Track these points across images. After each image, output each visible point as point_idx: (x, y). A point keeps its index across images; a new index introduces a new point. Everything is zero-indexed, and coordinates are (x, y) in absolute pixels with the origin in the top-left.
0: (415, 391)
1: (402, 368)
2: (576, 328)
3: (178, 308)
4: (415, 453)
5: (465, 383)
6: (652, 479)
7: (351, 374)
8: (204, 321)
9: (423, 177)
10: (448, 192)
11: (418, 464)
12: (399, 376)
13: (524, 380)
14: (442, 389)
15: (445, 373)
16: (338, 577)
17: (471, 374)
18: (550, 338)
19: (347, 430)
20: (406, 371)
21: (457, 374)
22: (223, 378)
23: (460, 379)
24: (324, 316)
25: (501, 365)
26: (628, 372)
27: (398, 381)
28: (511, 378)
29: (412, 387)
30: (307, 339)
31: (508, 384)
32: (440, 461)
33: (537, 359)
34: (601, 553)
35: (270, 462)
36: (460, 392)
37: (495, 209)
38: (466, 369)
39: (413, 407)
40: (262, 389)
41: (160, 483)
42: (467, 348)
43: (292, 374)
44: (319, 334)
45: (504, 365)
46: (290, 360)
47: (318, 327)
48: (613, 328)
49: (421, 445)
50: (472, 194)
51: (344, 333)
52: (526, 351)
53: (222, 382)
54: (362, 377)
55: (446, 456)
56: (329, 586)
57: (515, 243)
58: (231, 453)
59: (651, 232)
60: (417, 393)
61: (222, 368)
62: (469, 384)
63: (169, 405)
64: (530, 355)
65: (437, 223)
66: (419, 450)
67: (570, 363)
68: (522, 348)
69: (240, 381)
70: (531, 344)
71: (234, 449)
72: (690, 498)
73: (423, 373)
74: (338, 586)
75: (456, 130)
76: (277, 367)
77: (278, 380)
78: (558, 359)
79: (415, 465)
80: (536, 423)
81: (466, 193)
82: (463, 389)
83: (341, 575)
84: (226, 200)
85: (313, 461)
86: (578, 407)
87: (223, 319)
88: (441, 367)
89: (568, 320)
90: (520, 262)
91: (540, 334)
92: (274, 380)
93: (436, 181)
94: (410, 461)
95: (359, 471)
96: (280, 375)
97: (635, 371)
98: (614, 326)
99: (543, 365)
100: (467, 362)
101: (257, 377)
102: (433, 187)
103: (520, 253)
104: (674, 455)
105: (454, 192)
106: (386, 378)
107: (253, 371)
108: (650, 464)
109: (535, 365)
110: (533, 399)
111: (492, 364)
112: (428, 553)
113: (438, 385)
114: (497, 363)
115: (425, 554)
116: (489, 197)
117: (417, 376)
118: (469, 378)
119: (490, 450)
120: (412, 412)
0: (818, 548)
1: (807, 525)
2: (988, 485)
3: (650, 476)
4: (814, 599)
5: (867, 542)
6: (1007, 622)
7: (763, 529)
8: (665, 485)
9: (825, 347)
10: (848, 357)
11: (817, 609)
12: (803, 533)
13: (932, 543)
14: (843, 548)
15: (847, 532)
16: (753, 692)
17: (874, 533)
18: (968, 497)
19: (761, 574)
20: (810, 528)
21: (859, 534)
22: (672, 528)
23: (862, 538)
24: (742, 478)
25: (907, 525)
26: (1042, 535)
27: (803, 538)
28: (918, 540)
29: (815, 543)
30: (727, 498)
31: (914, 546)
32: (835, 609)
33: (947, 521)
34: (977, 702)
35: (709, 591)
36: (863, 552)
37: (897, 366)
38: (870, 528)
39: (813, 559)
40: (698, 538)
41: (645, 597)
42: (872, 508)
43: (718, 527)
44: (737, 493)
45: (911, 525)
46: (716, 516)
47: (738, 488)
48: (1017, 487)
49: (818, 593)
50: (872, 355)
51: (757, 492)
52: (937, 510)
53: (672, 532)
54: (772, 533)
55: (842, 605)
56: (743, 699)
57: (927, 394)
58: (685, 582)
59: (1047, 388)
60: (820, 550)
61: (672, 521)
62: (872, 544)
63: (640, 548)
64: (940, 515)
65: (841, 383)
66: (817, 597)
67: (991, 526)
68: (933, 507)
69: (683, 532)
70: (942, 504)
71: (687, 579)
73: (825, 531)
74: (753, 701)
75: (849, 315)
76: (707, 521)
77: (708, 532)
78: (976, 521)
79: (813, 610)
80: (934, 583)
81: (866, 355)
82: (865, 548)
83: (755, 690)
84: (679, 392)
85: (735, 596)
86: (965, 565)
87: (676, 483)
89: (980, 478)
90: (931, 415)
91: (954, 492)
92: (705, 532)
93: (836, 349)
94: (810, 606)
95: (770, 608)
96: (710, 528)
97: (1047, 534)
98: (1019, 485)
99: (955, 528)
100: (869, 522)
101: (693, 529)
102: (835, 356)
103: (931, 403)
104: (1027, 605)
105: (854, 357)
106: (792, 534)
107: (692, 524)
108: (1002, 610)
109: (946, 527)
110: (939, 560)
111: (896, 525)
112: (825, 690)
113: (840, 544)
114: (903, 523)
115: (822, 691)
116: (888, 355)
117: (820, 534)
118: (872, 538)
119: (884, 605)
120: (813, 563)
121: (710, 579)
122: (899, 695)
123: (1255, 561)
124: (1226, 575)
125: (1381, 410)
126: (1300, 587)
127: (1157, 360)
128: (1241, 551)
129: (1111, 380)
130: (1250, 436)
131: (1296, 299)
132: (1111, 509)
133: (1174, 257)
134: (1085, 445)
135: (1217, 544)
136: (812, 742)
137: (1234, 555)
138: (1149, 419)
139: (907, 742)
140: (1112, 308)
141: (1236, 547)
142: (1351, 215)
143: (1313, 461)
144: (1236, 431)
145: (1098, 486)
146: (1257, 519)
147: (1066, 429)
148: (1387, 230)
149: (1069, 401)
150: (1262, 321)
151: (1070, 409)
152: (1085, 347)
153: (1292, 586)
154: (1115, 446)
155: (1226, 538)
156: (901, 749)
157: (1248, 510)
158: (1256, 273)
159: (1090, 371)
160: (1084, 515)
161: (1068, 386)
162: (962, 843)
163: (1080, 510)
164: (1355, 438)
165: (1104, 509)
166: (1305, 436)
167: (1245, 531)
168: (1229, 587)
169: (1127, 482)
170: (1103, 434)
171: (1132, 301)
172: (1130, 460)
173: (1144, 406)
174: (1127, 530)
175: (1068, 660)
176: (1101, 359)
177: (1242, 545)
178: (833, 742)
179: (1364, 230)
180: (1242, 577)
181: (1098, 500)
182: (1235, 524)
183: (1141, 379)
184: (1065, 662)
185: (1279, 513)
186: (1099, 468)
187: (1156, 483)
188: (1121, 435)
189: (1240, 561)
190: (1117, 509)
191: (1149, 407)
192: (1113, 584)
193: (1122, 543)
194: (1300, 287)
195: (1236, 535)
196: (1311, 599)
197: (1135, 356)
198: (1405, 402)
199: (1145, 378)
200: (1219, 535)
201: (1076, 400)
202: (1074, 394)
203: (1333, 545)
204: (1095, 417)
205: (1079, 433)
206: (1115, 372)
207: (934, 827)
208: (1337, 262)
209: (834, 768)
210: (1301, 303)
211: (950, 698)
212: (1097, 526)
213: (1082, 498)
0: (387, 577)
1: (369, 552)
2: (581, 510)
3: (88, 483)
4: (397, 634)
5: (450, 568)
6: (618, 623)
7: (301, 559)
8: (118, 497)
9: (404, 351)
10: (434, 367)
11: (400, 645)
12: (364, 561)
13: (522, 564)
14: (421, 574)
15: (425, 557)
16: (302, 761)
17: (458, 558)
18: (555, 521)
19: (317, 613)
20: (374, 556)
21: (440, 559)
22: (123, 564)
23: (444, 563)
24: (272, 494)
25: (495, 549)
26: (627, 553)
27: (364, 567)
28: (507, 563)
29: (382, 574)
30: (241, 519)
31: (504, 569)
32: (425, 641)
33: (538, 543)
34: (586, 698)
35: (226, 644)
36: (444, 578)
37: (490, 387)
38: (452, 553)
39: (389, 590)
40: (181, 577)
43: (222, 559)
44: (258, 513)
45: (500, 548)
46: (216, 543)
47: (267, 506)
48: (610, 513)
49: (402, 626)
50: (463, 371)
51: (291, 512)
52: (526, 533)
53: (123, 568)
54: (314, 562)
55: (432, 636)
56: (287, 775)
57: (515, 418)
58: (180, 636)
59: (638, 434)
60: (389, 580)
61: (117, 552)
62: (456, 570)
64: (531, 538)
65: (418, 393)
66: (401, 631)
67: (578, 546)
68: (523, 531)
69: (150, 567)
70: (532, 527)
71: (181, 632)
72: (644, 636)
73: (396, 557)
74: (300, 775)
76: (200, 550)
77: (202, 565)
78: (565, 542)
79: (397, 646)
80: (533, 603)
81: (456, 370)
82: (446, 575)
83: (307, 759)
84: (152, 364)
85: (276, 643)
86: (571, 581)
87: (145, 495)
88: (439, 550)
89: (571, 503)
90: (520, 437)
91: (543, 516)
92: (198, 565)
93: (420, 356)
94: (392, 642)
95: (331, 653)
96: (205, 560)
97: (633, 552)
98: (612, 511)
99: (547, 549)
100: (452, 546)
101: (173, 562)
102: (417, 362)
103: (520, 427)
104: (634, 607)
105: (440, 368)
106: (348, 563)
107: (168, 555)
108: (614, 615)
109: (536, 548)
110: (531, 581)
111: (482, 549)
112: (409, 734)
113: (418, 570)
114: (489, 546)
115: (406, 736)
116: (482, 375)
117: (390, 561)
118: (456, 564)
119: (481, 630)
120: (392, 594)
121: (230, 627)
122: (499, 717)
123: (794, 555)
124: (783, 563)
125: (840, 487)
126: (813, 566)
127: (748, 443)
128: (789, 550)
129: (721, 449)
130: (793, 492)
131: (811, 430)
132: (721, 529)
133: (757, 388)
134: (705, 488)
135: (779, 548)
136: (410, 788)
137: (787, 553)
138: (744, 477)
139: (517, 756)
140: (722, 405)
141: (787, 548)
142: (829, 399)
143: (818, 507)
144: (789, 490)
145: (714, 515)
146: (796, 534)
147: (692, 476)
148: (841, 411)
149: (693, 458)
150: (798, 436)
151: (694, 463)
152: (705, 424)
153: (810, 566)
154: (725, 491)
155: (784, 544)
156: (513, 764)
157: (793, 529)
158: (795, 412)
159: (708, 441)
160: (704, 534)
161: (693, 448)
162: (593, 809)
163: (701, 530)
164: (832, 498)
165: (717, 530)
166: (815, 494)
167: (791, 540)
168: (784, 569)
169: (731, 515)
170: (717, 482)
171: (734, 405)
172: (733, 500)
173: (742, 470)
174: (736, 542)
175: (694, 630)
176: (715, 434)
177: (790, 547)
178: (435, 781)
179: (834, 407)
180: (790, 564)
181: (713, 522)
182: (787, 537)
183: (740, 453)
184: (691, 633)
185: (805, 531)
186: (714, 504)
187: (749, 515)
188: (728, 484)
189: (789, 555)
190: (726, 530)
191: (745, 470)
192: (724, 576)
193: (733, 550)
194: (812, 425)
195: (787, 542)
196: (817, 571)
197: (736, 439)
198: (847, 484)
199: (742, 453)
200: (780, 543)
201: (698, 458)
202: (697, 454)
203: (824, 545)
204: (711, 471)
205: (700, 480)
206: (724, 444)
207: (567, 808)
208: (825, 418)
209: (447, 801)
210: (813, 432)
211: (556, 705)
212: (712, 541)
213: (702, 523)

☆ ☆ ☆ ☆

Exercise objective: Format the lines of the material above as a numbered list, from its first line through the line that contains "1: (402, 368)", both inclusive, and omit any blank lines.

Problem solution:
1. Track these points across images. After each image, output each visible point as point_idx: (x, y). A point keeps its index across images; a new index introduces a new point. Everything is zero-indexed, and coordinates are (x, y) in absolute pixels with the origin in the top-left.
2. 0: (415, 391)
3. 1: (402, 368)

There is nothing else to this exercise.